For some, it is a relic of the 19th century, aging and out of date; for others, it is a contemporary barometer of developments in art, always exciting and innovative.

First opened in 1895, the Biennale di Venezia has often been declared dead by critics, but the public has paid little attention to such assessments. When the world's oldest art exhibition opens its doors every two years, friends of art from all over the globe flock to the gardens along the Canale Grande in great numbers.

The structure of this major exhibition does seem antiquated. The basic concept has not changed during the past one hundred years. Influenced by the spirit of the great world expositions, the idea emerged toward the end of the 19th century that the best way to gain an overview of tendencies in art in the many nations of the world was to present them in separate national pavilions, with a national commissioner responsible for each. This organizational structure has been retained to this day: a pavilion for every country. Yet unique national traits now play only a minor role in our age of globalization and internationalization. Having recognized this, the Venetians have added an extensive special international exhibition, often devoted to specific themes, which focuses on general developments in art alongside the national presentations.

One of the consequences of the underlying concept is that the quality of the Biennale can vary considerably, as it depends for the most part on the conceptual approaches pursued by the national commissioners. Only the time frame and the location are binding for all. Apart from that, every country is free to show whomever and whatever it chooses. For many years, it was this freedom that gave the Biennale its chance to stand out. Art from the East Block could be seen in Venice even while the iron curtain still divided Europe politically. Artists from Asia and Africa were invited to Venice long before the great museums and galleries began to take notice of them. Fifteen countries were represented at the very first Biennale, nine of them with their own pavilions.

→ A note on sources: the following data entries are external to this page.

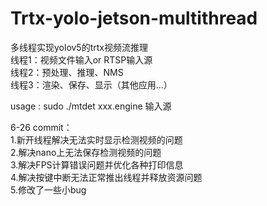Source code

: # Trtx-yolo-jetson-multithread<br>
多线程实现yolov5的trtx视频流推理<br>
线程1：视频文件输入or RTSP输入源<br>
线程2：预处理、推理、NMS<br>
线程3：渲染、保存、显示（其他应用...）<br>

usage : sudo   ./mtdet   xxx.engine   输入源


6-26   commit：<br>
1.新开线程解决无法实时显示检测视频的问题<br>
2.解决nano上无法保存检测视频的问题<br>
3.解决FPS计算错误问题并优化各种打印信息<br>
4.解决按键中断无法正常推出线程并释放资源问题<br>
5.修改了一些小bug<br>
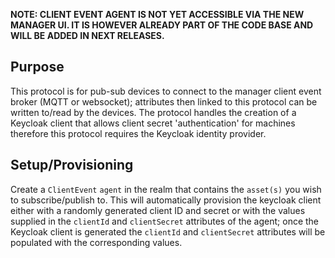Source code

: **NOTE: CLIENT EVENT AGENT IS NOT YET ACCESSIBLE VIA THE NEW MANAGER UI. IT IS HOWEVER ALREADY PART OF THE CODE BASE AND WILL BE ADDED IN NEXT RELEASES.**

## Purpose

This protocol is for pub-sub devices to connect to the manager client event broker (MQTT or websocket);
attributes then linked to this protocol can be written to/read by the devices. The protocol handles the
creation of a Keycloak client that allows client secret 'authentication' for machines therefore this protocol
requires the Keycloak identity provider.

## Setup/Provisioning

Create a `ClientEvent` `agent` in the realm that contains the `asset(s)` you wish to subscribe/publish to. This will automatically provision the keycloak client either with a randomly generated client ID and secret or with the values supplied in the `clientId` and `clientSecret` attributes of the agent; once the Keycloak client is generated the `clientId` and `clientSecret` attributes will be populated with the corresponding values.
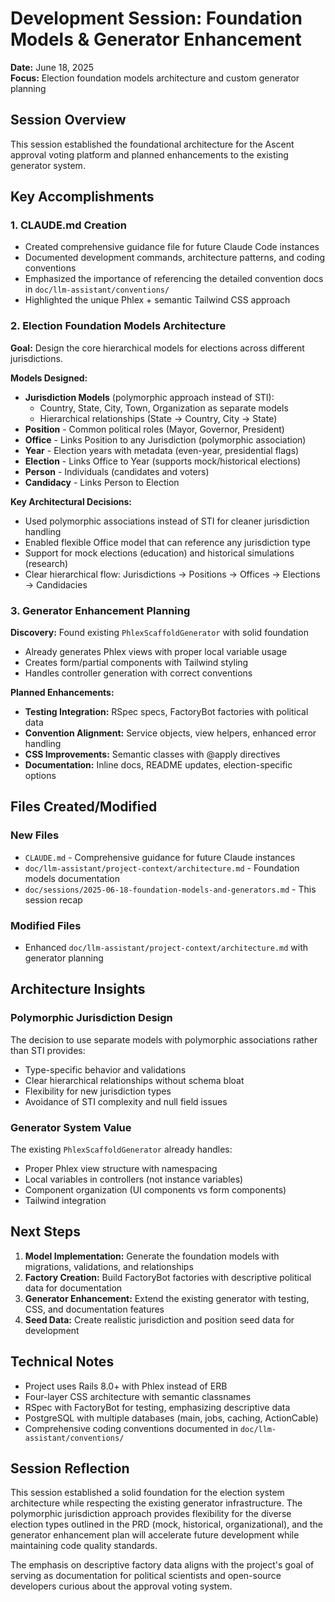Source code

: # Development Session: Foundation Models & Generator Enhancement
**Date:** June 18, 2025  
**Focus:** Election foundation models architecture and custom generator planning

## Session Overview

This session established the foundational architecture for the Ascent approval voting platform and planned enhancements to the existing generator system.

## Key Accomplishments

### 1. CLAUDE.md Creation
- Created comprehensive guidance file for future Claude Code instances
- Documented development commands, architecture patterns, and coding conventions
- Emphasized the importance of referencing the detailed convention docs in `doc/llm-assistant/conventions/`
- Highlighted the unique Phlex + semantic Tailwind CSS approach

### 2. Election Foundation Models Architecture
**Goal:** Design the core hierarchical models for elections across different jurisdictions.

**Models Designed:**
- **Jurisdiction Models** (polymorphic approach instead of STI):
  - Country, State, City, Town, Organization as separate models
  - Hierarchical relationships (State → Country, City → State)
- **Position** - Common political roles (Mayor, Governor, President)
- **Office** - Links Position to any Jurisdiction (polymorphic association)
- **Year** - Election years with metadata (even-year, presidential flags)
- **Election** - Links Office to Year (supports mock/historical elections)
- **Person** - Individuals (candidates and voters)
- **Candidacy** - Links Person to Election

**Key Architectural Decisions:**
- Used polymorphic associations instead of STI for cleaner jurisdiction handling
- Enabled flexible Office model that can reference any jurisdiction type
- Support for mock elections (education) and historical simulations (research)
- Clear hierarchical flow: Jurisdictions → Positions → Offices → Elections → Candidacies

### 3. Generator Enhancement Planning
**Discovery:** Found existing `PhlexScaffoldGenerator` with solid foundation
- Already generates Phlex views with proper local variable usage
- Creates form/partial components with Tailwind styling
- Handles controller generation with correct conventions

**Planned Enhancements:**
- **Testing Integration:** RSpec specs, FactoryBot factories with political data
- **Convention Alignment:** Service objects, view helpers, enhanced error handling
- **CSS Improvements:** Semantic classes with @apply directives
- **Documentation:** Inline docs, README updates, election-specific options

## Files Created/Modified

### New Files
- `CLAUDE.md` - Comprehensive guidance for future Claude instances
- `doc/llm-assistant/project-context/architecture.md` - Foundation models documentation
- `doc/sessions/2025-06-18-foundation-models-and-generators.md` - This session recap

### Modified Files
- Enhanced `doc/llm-assistant/project-context/architecture.md` with generator planning

## Architecture Insights

### Polymorphic Jurisdiction Design
The decision to use separate models with polymorphic associations rather than STI provides:
- Type-specific behavior and validations
- Clear hierarchical relationships without schema bloat
- Flexibility for new jurisdiction types
- Avoidance of STI complexity and null field issues

### Generator System Value
The existing `PhlexScaffoldGenerator` already handles:
- Proper Phlex view structure with namespacing
- Local variables in controllers (not instance variables)
- Component organization (UI components vs form components)
- Tailwind integration

## Next Steps

1. **Model Implementation:** Generate the foundation models with migrations, validations, and relationships
2. **Factory Creation:** Build FactoryBot factories with descriptive political data for documentation
3. **Generator Enhancement:** Extend the existing generator with testing, CSS, and documentation features
4. **Seed Data:** Create realistic jurisdiction and position seed data for development

## Technical Notes

- Project uses Rails 8.0+ with Phlex instead of ERB
- Four-layer CSS architecture with semantic classnames
- RSpec with FactoryBot for testing, emphasizing descriptive data
- PostgreSQL with multiple databases (main, jobs, caching, ActionCable)
- Comprehensive coding conventions documented in `doc/llm-assistant/conventions/`

## Session Reflection

This session established a solid foundation for the election system architecture while respecting the existing generator infrastructure. The polymorphic jurisdiction approach provides flexibility for the diverse election types outlined in the PRD (mock, historical, organizational), and the generator enhancement plan will accelerate future development while maintaining code quality standards.

The emphasis on descriptive factory data aligns with the project's goal of serving as documentation for political scientists and open-source developers curious about the approval voting system.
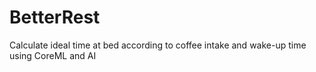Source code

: # BetterRest
Calculate ideal time at bed according to coffee intake and wake-up time using CoreML and AI
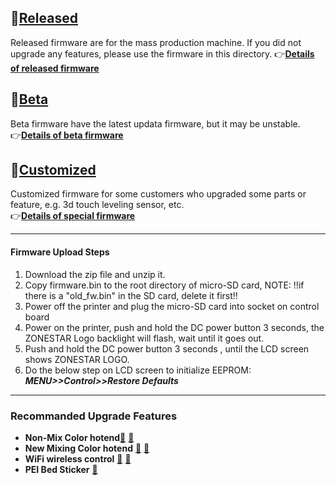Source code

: ## :file_folder:[Released](./released/)
Released firmware are for the mass production machine. If you did not upgrade any features, please use the firmware in this directory. 
:point_right:[**Details of released firmware**](./released/readme.md)
 
## :file_folder:[Beta](./beta/)
Beta firmware have the latest updata firmware, but it may be unstable.   
:point_right:[**Details of beta firmware**](./beta/readme.md)

## :file_folder:[Customized](./customized/)
Customized firmware for some customers who upgraded some parts or feature, e.g. 3d touch leveling sensor, etc.   
:point_right:[**Details of special firmware**](./customized/readme.md)

----
#### Firmware Upload Steps 
1. Download the zip file and unzip it.
2. Copy firmware.bin to the root directory of micro-SD card, 
NOTE: !!if there is a "old_fw.bin" in the SD card, delete it first!!
3. Power off the printer and plug the micro-SD card into socket on control board
4. Power on the printer, push and hold the DC power button 3 seconds, the ZONESTAR Logo backlight will flash, wait until it goes out.
5. Push and hold the DC power button 3 seconds , until the LCD screen shows ZONESTAR LOGO.
6. Do the below step on LCD screen to initialize EEPROM: ***MENU>>Control>>Restore Defaults***

----
### Recommanded Upgrade Features
- **Non-Mix Color hotend**[:gift:](https://www.aliexpress.com/item/3256802765462947.html) [:gift:](https://bit.ly/39qDtKp)
- **New Mixing Color hotend** [:gift:](https://bit.ly/3QhWJtf) [:gift:](https://www.aliexpress.com/item/1005004547646195.html)
- **WiFi wireless control** [:gift:](https://bit.ly/3rB7mx1)  [:gift:](https://www.aliexpress.com/item/3256802192236737.html)   
- **PEI Bed Sticker** [:gift:](http://bit.ly/3GbI9Sr)
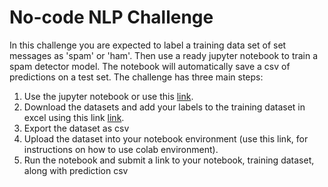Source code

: # No-code NLP Challenge
In this challenge you are expected to label a training data set of set messages as 'spam' or 'ham'. Then use a ready jupyter notebook to train a spam detector model. The notebook will automatically save a csv of predictions on a test set.
The challenge has three main steps:
1. Use the jupyter notebook or use this [link](https://colab.research.google.com/drive/11nr_-QKIl19gHHVnBSdZMJPGyENKyaTR#scrollTo=cubUwWgqPCX6).
2. Download the datasets and add your labels to the training dataset in excel using this link [link](https://github.com/fellowship/upskill_challenges_02/tree/main/Spam%20or%20Ham/Data). 
3. Export the dataset as csv
4. Upload the dataset into your notebook environment (use this link, for instructions on how to use colab environment).
5. Run the notebook and submit a link to your notebook, training dataset, along with prediction csv
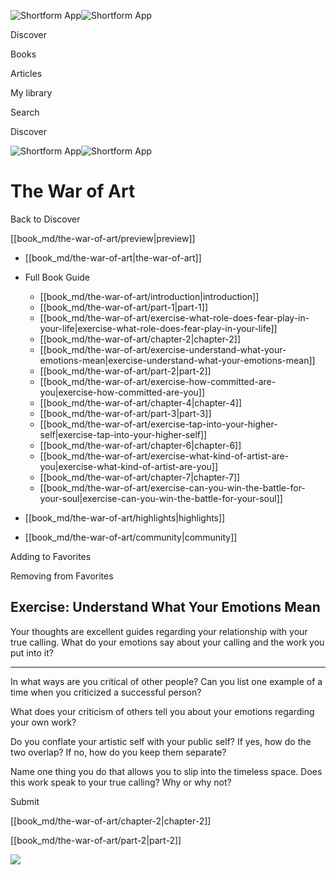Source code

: ![Shortform App](/img/logo.36a2399e.svg)![Shortform App](/img/logo-dark.70c1b072.svg)

Discover

Books

Articles

My library

Search

Discover

![Shortform App](/img/logo.36a2399e.svg)![Shortform App](/img/logo-dark.70c1b072.svg)

# The War of Art

Back to Discover

[[book_md/the-war-of-art/preview|preview]]

  * [[book_md/the-war-of-art|the-war-of-art]]
  * Full Book Guide

    * [[book_md/the-war-of-art/introduction|introduction]]
    * [[book_md/the-war-of-art/part-1|part-1]]
    * [[book_md/the-war-of-art/exercise-what-role-does-fear-play-in-your-life|exercise-what-role-does-fear-play-in-your-life]]
    * [[book_md/the-war-of-art/chapter-2|chapter-2]]
    * [[book_md/the-war-of-art/exercise-understand-what-your-emotions-mean|exercise-understand-what-your-emotions-mean]]
    * [[book_md/the-war-of-art/part-2|part-2]]
    * [[book_md/the-war-of-art/exercise-how-committed-are-you|exercise-how-committed-are-you]]
    * [[book_md/the-war-of-art/chapter-4|chapter-4]]
    * [[book_md/the-war-of-art/part-3|part-3]]
    * [[book_md/the-war-of-art/exercise-tap-into-your-higher-self|exercise-tap-into-your-higher-self]]
    * [[book_md/the-war-of-art/chapter-6|chapter-6]]
    * [[book_md/the-war-of-art/exercise-what-kind-of-artist-are-you|exercise-what-kind-of-artist-are-you]]
    * [[book_md/the-war-of-art/chapter-7|chapter-7]]
    * [[book_md/the-war-of-art/exercise-can-you-win-the-battle-for-your-soul|exercise-can-you-win-the-battle-for-your-soul]]
  * [[book_md/the-war-of-art/highlights|highlights]]
  * [[book_md/the-war-of-art/community|community]]



Adding to Favorites 

Removing from Favorites 

## Exercise: Understand What Your Emotions Mean

Your thoughts are excellent guides regarding your relationship with your true calling. What do your emotions say about your calling and the work you put into it?

* * *

In what ways are you critical of other people? Can you list one example of a time when you criticized a successful person?

What does your criticism of others tell you about your emotions regarding your own work?

Do you conflate your artistic self with your public self? If yes, how do the two overlap? If no, how do you keep them separate?

Name one thing you do that allows you to slip into the timeless space. Does this work speak to your true calling? Why or why not?

Submit 

[[book_md/the-war-of-art/chapter-2|chapter-2]]

[[book_md/the-war-of-art/part-2|part-2]]

![](https://bat.bing.com/action/0?ti=56018282&Ver=2&mid=1fa146b9-1148-4ce3-990b-3c9d5bb73307&sid=48a964a0642711eeb2d9b36fc717f5e2&vid=48a9a1e0642711eebeaf23361361f0d4&vids=0&msclkid=N&pi=0&lg=en-US&sw=800&sh=600&sc=24&nwd=1&tl=Shortform%20%7C%20Book&p=https%3A%2F%2Fwww.shortform.com%2Fapp%2Fbook%2Fthe-war-of-art%2Fexercise-understand-what-your-emotions-mean&r=&lt=1091&evt=pageLoad&sv=1&rn=748241)
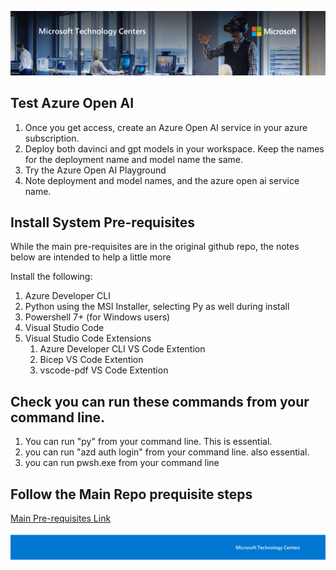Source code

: ![MTC Header](./media/image2.jpeg)

## Test Azure Open AI
1. Once you get access, create an Azure Open AI service in your azure subscription.
2. Deploy both davinci and gpt models in your workspace. Keep the names for the deployment name and model name the same. 
3. Try the Azure Open AI Playground
4. Note deployment and model names, and the azure open ai service name.

## Install System Pre-requisites

While the main pre-requisites are in the original github repo, the notes below are intended to help a little more

Install the following:

1. Azure Developer CLI
2. Python using the MSI Installer, selecting Py as well during install
3. Powershell 7+ (for Windows users)
4. Visual Studio Code
5. Visual Studio Code Extensions
    1. Azure Developer CLI VS Code Extention
    2. Bicep VS Code Extention
    3. vscode-pdf VS Code Extention
 

## Check you can run these commands from your command line.
1. You can run "py" from your command line. This is essential. 
2. you can run "azd auth login" from your command line. also essential.
3. you can run pwsh.exe from your command line

## Follow the Main Repo prequisite steps
[Main Pre-requisites Link](https://github.com/Azure-Samples/azure-search-openai-demo#to-run-locally)

![Footer](./media/image3.png)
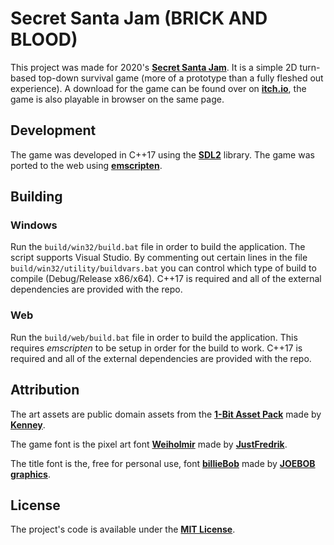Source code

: # Secret Santa Jam (BRICK AND BLOOD)

This project was made for 2020's **[Secret Santa Jam](https://itch.io/jam/secret-santa)**.
It is a simple 2D turn-based top-down survival game (more of a prototype than a fully fleshed out experience).
A download for the game can be found over on **[itch.io](https://jrob774.itch.io/brick-and-blood)**, the game
is also playable in browser on the same page.

## Development

The game was developed in C++17 using the **[SDL2](https://libsdl.org/)** library. The game
was ported to the web using **[emscripten](https://github.com/emscripten-core/emscripten)**.

## Building

### Windows

Run the `build/win32/build.bat` file in order to build the application.
The script supports Visual Studio. By commenting out certain lines in the file
`build/win32/utility/buildvars.bat` you can control which type of build to
compile (Debug/Release x86/x64). C++17 is required and all of the external
dependencies are provided with the repo.

### Web

Run the `build/web/build.bat` file in order to build the application. This
requires *emscripten* to be setup in order for the build to work. C++17 is
required and all of the external dependencies are provided with the repo.

## Attribution

The art assets are public domain assets from the **[1-Bit Asset Pack](https://kenney.nl/assets/bit-pack)** made by **[Kenney](https://kenney.nl/)**.

The game font is the pixel art font **[Weiholmir](https://justfredrik.itch.io/weiholmir)** made by **[JustFredrik](https://justfredrik.itch.io/)**.

The title font is the, free for personal use, font **[billieBob](https://www.1001fonts.com/billiebob-font.html)** made by **[JOEBOB graphics](https://www.joebobgraphics.com/)**.

## License

The project's code is available under the **[MIT License](https://github.com/JROB774/santajam/blob/master/LICENSE)**.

Germany was among the first, and the Germans were absent from the show only in 1920 and 1932. Even during the Second World War, the political powers used the forum in Venice for propaganda purposes. The GDR was also represented regularly beginning in 1982. The pavilion in which the German presentation will be exhibited again this year was built in 1909 on the initiative of the Munich Secession according to plans drafted by the architect Daniele Donghi. During the National Socialist era in Germany, the building was redesigned and adapted to the prevailing aesthetic ideas of the time. Since the end of the Second World War, nearly all of the most noteworthy German artists have exhibited at the pavilion at least once, among them Heinz Mack, Gerhard Richter, Dieter Krieg, Georg Baselitz, Anselm Kiefer, Hanne Darboven, Sigmar Polke, Bernd and Hilla Becher, Hans Haacke, Katharina Fritsch, Gerhard Merz and Rosemarie Trockel.

Joseph Beuys's installation entitled Straßenbahnhaltestelle was the focus of animated discussion in Venice in 1976. In 2001, his sculpture Ende des zwanzigsten Jahrhunderts (End of the Twentieth Century) served as the point of departure for the central exhibition, "Plateau der Menschheit" (Plateau of Humanity). This part of the Biennale, as Biennale President Paolo Baratta and exhibition director Harald Szeemann announced in advance of the show, was concerned with ethnic, political and religious conflicts in the age of globalization.

The selection of artists and works for the German pavilion in 2001 was made by Udo Kittelmann, the newly appointed director of the Museum für Moderne Kunst Frankfurt. He presented artist Gregor Schneider, a native of Mönchengladbach-Rheydt born in 1969, who was awarded the Golden Lion. Schneider's work revolves around a conceptual approach to architecture and space, which he reconstructs into mysterious labyrinthine forms. For a period of several weeks, the German pavilion was given another new face, and the Biennale once again asserted its position as a forum for world art at the dawn of the new millennium.